Stored records:
▬▬▬
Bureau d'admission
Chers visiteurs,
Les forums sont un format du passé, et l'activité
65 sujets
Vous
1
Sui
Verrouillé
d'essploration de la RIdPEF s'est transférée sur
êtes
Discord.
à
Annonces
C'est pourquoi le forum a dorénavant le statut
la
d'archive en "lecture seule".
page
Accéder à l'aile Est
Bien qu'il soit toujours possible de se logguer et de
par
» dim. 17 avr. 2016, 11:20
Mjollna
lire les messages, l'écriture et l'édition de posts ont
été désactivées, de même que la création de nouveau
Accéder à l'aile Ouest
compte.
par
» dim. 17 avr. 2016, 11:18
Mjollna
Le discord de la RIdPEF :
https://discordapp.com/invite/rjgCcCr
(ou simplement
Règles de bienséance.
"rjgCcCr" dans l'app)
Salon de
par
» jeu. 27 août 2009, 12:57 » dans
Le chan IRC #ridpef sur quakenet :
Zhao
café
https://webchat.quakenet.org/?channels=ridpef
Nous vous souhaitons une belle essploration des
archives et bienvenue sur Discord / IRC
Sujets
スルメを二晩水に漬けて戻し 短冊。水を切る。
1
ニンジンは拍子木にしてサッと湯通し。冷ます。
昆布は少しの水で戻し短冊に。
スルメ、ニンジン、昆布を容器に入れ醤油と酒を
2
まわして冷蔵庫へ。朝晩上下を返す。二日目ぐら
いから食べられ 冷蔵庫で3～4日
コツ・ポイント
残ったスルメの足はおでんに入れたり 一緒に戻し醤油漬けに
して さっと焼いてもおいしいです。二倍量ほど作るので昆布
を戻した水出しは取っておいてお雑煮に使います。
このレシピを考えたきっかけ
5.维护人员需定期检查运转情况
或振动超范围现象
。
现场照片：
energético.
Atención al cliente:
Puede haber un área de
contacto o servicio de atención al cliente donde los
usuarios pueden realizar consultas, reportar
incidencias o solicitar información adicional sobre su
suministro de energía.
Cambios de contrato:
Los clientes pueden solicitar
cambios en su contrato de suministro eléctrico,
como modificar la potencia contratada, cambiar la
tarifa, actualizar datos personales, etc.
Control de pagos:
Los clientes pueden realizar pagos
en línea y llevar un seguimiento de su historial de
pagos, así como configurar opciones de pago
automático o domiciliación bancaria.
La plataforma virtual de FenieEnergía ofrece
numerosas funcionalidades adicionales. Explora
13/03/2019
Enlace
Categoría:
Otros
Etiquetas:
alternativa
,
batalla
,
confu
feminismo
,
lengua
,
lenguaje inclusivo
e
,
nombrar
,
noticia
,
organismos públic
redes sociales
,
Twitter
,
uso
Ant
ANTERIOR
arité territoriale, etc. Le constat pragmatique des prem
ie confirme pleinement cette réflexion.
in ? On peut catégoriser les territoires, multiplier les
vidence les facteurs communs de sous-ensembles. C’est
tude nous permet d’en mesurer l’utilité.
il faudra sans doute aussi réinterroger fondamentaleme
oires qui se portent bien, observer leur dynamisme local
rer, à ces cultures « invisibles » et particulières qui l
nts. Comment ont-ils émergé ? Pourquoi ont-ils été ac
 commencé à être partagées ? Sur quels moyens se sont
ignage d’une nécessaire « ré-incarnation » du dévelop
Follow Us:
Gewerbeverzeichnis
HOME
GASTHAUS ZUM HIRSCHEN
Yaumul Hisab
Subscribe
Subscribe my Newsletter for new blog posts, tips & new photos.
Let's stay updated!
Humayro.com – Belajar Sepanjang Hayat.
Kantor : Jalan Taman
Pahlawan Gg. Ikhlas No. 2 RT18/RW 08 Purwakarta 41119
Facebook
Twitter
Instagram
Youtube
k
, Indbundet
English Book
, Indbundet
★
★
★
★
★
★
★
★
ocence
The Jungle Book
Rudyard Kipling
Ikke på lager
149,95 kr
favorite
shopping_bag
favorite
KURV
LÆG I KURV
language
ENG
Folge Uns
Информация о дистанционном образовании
▬▬▬
**Exercise goal:**
In the records above, find each line that holds the word "sont"; copy all such lines.

**Written reply:**
Les forums sont un format du passé, et l'activité
 commencé à être partagées ? Sur quels moyens se sont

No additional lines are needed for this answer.